_What you should do_.
Every line below that holds the word "Andino" must be listed.
■ ■ ■
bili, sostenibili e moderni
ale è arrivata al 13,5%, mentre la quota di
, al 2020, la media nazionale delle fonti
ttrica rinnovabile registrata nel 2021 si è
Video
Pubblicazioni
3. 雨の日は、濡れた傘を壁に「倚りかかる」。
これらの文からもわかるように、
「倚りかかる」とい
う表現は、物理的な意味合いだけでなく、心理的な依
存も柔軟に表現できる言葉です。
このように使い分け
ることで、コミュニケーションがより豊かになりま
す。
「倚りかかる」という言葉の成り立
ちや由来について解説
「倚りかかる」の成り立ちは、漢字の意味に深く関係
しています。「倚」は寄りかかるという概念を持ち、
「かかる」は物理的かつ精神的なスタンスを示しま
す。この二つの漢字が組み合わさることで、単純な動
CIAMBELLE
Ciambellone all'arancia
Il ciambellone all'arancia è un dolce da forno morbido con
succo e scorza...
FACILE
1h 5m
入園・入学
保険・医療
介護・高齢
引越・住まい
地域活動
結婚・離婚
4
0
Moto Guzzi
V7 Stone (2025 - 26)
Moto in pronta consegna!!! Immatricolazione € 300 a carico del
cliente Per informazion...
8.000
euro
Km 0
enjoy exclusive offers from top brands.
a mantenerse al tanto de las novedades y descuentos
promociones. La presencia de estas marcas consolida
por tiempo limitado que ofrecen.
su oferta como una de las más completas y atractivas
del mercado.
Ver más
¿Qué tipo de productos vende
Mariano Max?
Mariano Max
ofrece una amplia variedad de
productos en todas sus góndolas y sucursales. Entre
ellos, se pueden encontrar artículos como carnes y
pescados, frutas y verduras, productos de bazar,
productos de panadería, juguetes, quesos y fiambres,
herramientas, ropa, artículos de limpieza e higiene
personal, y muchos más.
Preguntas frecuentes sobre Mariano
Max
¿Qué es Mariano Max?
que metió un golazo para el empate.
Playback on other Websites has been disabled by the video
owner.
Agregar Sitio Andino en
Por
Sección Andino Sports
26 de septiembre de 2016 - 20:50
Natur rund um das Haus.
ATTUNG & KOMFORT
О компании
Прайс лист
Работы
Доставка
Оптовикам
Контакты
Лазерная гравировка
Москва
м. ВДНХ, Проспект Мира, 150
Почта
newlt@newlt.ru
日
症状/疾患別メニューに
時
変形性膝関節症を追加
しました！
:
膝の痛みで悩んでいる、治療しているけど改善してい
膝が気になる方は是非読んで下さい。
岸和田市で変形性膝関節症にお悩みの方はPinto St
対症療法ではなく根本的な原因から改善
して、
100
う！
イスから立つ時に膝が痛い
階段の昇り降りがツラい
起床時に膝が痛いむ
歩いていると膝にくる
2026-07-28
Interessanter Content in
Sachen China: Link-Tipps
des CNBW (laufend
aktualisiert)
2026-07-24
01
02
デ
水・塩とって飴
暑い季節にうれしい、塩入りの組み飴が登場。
■ ■ ■
_Result of the exercise_.
Agregar Sitio Andino en
Sección Andino Sports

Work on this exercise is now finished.